▶ [Excerpts from a layout annotation set]
--------

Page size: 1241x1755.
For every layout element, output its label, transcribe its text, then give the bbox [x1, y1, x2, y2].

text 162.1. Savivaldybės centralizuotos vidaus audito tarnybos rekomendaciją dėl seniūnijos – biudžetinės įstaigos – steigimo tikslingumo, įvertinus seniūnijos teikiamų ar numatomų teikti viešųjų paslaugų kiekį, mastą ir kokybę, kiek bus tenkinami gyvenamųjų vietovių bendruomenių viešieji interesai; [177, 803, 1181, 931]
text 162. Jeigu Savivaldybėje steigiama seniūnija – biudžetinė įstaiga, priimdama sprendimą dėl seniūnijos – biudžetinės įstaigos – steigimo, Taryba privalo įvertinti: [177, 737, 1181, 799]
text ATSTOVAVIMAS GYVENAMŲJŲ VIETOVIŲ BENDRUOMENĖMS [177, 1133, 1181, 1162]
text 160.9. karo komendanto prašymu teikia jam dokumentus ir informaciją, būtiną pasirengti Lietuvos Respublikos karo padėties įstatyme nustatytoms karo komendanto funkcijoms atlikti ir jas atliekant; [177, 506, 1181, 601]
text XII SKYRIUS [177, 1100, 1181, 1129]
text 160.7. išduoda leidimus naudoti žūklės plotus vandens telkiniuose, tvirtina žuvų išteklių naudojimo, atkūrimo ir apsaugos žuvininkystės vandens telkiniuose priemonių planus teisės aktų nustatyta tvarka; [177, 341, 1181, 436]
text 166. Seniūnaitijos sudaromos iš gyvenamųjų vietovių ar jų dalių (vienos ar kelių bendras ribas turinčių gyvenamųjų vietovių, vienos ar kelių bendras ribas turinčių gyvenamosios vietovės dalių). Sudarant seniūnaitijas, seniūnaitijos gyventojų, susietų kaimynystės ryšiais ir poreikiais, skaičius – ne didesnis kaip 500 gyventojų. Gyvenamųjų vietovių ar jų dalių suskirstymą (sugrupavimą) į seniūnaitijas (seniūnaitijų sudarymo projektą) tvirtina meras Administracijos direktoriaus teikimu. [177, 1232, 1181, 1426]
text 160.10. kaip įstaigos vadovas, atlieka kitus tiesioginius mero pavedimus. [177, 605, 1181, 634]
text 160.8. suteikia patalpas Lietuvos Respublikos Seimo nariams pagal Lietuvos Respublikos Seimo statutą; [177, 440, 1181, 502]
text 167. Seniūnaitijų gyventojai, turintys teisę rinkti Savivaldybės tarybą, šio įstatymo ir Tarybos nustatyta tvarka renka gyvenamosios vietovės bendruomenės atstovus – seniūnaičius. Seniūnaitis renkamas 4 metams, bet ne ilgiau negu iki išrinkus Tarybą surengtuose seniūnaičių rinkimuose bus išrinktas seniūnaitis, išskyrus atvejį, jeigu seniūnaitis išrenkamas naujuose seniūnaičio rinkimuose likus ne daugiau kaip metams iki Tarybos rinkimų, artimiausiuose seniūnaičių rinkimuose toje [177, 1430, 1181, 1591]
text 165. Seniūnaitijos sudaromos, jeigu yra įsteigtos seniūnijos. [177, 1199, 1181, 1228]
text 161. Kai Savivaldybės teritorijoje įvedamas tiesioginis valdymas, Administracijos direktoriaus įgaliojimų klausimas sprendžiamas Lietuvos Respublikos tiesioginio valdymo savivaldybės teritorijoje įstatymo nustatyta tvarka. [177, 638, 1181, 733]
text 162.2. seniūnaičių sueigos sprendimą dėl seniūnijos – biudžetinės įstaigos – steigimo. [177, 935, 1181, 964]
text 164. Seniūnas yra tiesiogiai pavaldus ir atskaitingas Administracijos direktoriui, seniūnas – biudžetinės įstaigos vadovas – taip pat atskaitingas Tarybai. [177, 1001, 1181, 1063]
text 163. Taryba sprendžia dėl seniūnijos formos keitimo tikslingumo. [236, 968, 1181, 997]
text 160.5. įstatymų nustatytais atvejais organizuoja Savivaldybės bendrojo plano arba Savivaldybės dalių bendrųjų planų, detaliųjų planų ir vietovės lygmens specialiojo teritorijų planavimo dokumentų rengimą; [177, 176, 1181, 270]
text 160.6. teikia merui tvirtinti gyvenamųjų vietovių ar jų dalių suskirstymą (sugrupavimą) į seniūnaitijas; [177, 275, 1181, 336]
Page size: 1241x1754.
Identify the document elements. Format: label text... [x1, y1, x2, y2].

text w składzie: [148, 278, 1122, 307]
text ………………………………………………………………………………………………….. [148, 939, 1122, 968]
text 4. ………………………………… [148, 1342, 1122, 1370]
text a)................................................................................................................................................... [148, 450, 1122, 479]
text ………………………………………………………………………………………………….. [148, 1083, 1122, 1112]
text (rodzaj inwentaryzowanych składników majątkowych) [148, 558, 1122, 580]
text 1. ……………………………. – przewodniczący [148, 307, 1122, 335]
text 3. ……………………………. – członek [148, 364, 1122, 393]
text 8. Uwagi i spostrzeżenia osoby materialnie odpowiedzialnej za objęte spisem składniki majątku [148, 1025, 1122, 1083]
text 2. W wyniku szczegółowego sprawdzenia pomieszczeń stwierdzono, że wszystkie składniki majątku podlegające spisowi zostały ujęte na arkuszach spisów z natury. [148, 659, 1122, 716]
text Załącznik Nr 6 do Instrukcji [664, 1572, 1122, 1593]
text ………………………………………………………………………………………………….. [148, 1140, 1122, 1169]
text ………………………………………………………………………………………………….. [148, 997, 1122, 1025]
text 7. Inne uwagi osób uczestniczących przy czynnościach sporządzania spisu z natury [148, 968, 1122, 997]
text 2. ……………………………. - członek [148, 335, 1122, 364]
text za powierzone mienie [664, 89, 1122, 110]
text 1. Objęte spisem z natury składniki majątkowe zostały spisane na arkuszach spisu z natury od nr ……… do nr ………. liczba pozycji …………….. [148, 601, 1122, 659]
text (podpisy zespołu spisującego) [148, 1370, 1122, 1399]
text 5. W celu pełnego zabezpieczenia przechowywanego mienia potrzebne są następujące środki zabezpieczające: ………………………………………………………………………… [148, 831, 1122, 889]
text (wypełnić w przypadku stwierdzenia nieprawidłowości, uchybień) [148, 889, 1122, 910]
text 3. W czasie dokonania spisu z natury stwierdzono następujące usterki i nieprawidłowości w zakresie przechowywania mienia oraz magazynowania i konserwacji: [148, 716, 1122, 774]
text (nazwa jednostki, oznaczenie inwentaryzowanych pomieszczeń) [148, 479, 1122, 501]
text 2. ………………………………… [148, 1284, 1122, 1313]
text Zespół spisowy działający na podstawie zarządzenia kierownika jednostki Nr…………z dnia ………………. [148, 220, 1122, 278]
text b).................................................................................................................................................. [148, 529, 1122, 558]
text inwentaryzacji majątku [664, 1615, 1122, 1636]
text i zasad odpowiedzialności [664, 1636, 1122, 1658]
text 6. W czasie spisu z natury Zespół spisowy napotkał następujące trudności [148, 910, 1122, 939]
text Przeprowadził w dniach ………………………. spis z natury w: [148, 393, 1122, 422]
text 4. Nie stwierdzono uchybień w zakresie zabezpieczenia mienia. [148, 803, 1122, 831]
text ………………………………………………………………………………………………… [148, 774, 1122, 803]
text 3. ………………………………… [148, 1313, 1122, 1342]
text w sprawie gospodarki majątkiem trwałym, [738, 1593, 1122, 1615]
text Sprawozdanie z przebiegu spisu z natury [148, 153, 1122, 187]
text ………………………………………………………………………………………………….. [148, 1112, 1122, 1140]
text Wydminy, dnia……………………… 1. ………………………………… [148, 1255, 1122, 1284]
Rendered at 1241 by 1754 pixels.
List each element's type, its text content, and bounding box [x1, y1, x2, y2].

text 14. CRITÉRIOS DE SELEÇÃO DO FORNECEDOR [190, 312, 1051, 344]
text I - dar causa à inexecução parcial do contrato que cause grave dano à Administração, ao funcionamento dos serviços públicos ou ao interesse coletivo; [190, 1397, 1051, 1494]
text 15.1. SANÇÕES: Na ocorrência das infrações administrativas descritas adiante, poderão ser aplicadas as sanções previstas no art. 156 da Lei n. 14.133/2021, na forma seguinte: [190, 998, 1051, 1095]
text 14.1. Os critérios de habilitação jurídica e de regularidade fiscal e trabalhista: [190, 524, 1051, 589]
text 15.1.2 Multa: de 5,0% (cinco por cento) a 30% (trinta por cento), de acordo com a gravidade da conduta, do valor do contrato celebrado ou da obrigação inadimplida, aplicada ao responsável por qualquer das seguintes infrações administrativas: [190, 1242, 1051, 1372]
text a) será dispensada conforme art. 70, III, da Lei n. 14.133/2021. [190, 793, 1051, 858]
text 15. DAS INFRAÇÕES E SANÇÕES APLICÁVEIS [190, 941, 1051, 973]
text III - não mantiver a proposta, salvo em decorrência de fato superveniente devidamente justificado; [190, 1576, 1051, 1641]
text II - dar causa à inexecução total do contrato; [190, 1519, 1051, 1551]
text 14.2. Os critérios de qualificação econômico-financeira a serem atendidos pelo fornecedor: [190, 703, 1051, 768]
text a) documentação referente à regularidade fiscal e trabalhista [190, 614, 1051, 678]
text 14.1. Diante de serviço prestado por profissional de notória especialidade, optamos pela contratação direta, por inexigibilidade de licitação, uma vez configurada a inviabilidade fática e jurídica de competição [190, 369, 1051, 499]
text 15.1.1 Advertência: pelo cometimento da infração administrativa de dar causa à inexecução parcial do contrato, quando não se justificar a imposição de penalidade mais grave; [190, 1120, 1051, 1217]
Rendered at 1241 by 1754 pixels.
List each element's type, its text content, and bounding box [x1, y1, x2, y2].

--------

▶ [What is required]
Switch "transcribe" to "record" in the lines from the start of the records through the line containing "For every layout", leaving everything else unchanged. Return only those lines.

▶ [Complete output]
Page size: 1241x1755.
For every layout element, output its label, record its text, then give the bbox [x1, y1, x2, y2].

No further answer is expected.